Je remercie également les ministres pour leur attitude coopérative. Des amendements ont été proposés, mais finalement rejetés en plénière. Le budget 2026 a donc été adopté tel que présenté par le Gouvernement, assorti toutefois de recommandations formulées par la Commission, que le ministre des Finances s’est engagé à examiner pour les prochains exercices.

Quelles sont, selon vous, les principales innovations contenues dans la Loi de finances initiale adoptée par l’Assemblée nationale ?

La principale innovation réside dans l’introduction du budget-programme, qui permet de relier les moyens alloués aux résultats attendus. Cette approche facilite également le contrôle de l’action gouvernementale par les structures compétentes, notamment le Parlement.

Sur le plan fiscal, on note l’introduction de la Taxe sur les Transactions Électroniques (TTE), en réponse à la croissance rapide des paiements numériques.

L’emploi, en particulier celui des jeunes, demeure une priorité. C’est pourquoi les dotations des ministères chargés de l’autonomisation des jeunes et de la formation professionnelle ont été renforcées. La promotion des femmes et le soutien aux personnes en situation de handicap ont également été encouragés.

Comment la Commission des finances entend-elle assurer le suivi et le contrôle de l’exécution de cette Loi de finances ? Le Parlement dispose-t-il des outils nécessaires pour exercer pleinement son rôle de contrôle budgétaire ?

Une fois la loi adoptée, le Parlement reçoit l’état d’exécution budgétaire du premier semestre, souvent accompagné d’un projet de loi de finances rectificative pour ajuster la programmation.

La loi prévoit également la présentation d’une loi de règlement, préparée par la Cour des comptes, un an après l’exercice budgétaire. Ces documents constituent des bases essentielles pour le contrôle de l’exécution du budget.
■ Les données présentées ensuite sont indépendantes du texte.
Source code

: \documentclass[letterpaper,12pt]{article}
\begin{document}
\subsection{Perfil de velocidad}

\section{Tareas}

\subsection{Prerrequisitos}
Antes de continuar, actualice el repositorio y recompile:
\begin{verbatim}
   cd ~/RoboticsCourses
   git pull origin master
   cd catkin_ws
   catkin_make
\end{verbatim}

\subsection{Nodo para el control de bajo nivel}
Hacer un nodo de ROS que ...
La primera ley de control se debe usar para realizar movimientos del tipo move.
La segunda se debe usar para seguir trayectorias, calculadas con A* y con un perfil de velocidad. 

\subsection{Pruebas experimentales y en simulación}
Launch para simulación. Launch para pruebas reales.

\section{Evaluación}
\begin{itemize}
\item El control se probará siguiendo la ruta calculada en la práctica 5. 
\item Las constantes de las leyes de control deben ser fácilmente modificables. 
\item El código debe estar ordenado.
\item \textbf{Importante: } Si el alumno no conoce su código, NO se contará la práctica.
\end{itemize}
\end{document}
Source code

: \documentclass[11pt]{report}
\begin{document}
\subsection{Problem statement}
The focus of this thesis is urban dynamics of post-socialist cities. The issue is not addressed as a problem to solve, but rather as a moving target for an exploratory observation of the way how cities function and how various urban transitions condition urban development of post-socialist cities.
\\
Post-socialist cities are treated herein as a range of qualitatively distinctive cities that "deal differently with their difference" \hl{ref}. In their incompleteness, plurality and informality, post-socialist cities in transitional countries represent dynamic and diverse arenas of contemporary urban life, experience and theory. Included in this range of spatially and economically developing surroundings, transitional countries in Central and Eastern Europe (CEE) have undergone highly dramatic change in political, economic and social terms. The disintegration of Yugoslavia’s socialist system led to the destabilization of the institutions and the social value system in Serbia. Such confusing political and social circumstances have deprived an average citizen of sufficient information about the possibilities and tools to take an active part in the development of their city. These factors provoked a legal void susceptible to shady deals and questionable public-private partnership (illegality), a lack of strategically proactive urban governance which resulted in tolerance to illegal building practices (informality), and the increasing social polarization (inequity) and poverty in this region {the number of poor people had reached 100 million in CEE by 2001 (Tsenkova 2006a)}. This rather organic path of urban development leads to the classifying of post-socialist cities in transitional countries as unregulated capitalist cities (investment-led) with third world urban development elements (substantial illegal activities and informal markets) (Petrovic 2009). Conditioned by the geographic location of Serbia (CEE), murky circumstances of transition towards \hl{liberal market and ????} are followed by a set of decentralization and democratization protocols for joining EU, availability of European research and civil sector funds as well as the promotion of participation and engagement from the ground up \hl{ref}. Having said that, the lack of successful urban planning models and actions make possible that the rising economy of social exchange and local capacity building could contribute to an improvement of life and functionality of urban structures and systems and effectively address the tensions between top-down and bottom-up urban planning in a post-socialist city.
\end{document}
Le Parlement dispose en outre de la possibilité de mettre en place une commission d’enquête parlementaire en cas de faits graves et avérés relatifs à la gestion des deniers publics.

Avec le recul, êtes-vous satisfait du climat de travail et du niveau de responsabilité qui ont prévalu lors de l’examen de la Loi de finances ?

Je me félicite du climat de sérénité qui a marqué cette session. Les échanges ont été fructueux, les députés ont été suffisamment édifiés et, à travers eux et les médias, l’opinion publique a été progressivement informée des débats, car le budget concerne l’ensemble des citoyens.

Ce fut un travail intense et exigeant, tant pour moi que pour l’équipe technique qui m’a accompagné et que je tiens à féliciter.

Enfin, je remercie le Président de l’Assemblée nationale, M. Mohamed Bamba Meguett, pour sa confiance, ainsi que mes collègues députés pour leur soutien. Présider la Commission des finances a été pour moi une mission à la fois exigeante et exaltante.